週末にさっそく飲み会が開かれた。といっても居酒屋で飲んでからカラオケに行くという、いつもの飲み会となんら変わり映えしない流れらしい。ただそこに知らない女の子が加わっただけだ。

「俺らは全員北大の工学部三年で、こちらが椿女子の一年生でーす!」

 本日の参加者八人全員が揃ったところで、幹事の須賀が順番に紹介をする。自己紹介などというくだりは死ぬほど苦手なので安堵しつつ、椿女子の一年という部分だけに内心過剰反応してしまった。

「椿女子の一年って、のんちゃんと一緒じゃん」

 俺の隣に座っている奴が言うと、女の子たちは首をひねった。

「友達の彼女が椿女子に通ってるんだ」

 平静を保ちつつ補足すると、女の子たちは「ああ」と納得した声を出した。

「のんってあだ名の子ならいるよね。学部は?」
「あれ? 誰かのんちゃんの学部知ってる?」

 須賀に問われ、「文学部」と答える。

「あ、同じだ。うちら全員文学部だよ。名前は?」
「そういえば、のんちゃんってなんて名前なの? のぞみ? ののか?」

 俺は知っていたが、なんとなくみんなにならって首を傾げておいた。

「え、何それ。まあ顔見ればわかるかも。あたし人の顔覚えるのけっこう得意だし」
「俺持ってる。花火大会の日に隠し撮りしたから」

 須賀の発言に、反射的に「は?」と返してしまった。俺でさえのんちゃんの写真など持っていないのに──と思ってしまった俺は、自分で思っているよりも重症なのかもしれない。

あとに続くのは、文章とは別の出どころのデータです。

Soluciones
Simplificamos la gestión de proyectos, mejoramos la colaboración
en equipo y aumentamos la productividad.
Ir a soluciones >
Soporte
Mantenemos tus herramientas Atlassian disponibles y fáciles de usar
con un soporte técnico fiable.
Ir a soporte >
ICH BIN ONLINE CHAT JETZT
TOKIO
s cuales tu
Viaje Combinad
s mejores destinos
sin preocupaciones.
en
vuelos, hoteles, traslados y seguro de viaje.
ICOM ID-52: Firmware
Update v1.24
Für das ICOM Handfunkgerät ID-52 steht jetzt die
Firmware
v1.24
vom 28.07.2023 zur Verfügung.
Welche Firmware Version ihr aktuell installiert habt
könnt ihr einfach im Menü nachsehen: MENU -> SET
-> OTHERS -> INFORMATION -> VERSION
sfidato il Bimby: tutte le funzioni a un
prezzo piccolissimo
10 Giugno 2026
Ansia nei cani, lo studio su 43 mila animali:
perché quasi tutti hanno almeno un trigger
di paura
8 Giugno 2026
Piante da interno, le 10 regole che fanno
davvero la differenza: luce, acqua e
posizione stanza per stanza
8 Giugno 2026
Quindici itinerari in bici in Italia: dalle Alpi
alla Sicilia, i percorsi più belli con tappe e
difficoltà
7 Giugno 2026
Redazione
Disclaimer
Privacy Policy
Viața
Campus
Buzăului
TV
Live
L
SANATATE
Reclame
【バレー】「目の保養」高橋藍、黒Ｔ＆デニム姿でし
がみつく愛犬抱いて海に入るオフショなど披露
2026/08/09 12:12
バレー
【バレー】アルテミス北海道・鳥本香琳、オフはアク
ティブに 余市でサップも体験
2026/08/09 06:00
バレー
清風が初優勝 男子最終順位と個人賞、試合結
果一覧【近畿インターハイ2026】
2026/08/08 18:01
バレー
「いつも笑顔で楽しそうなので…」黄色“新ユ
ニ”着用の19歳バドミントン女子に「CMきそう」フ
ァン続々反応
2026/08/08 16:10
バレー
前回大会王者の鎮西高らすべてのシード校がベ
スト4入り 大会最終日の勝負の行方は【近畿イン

 俺の「は?」に気づかなかったらしい須賀が写真を見せると、女の子たちは画面をじっと見つめた。

「あ、可愛い。んーでも見覚えないなあ」
「ゼミとか違ったら全然わかんないよね」
「そっか。まあいいや。とりあえず飲もうぜー!」

 のんちゃんの話題が去ったことになんとなくほっとしながら、さほど楽しくもない会に溶け込んでいるふりを続けた。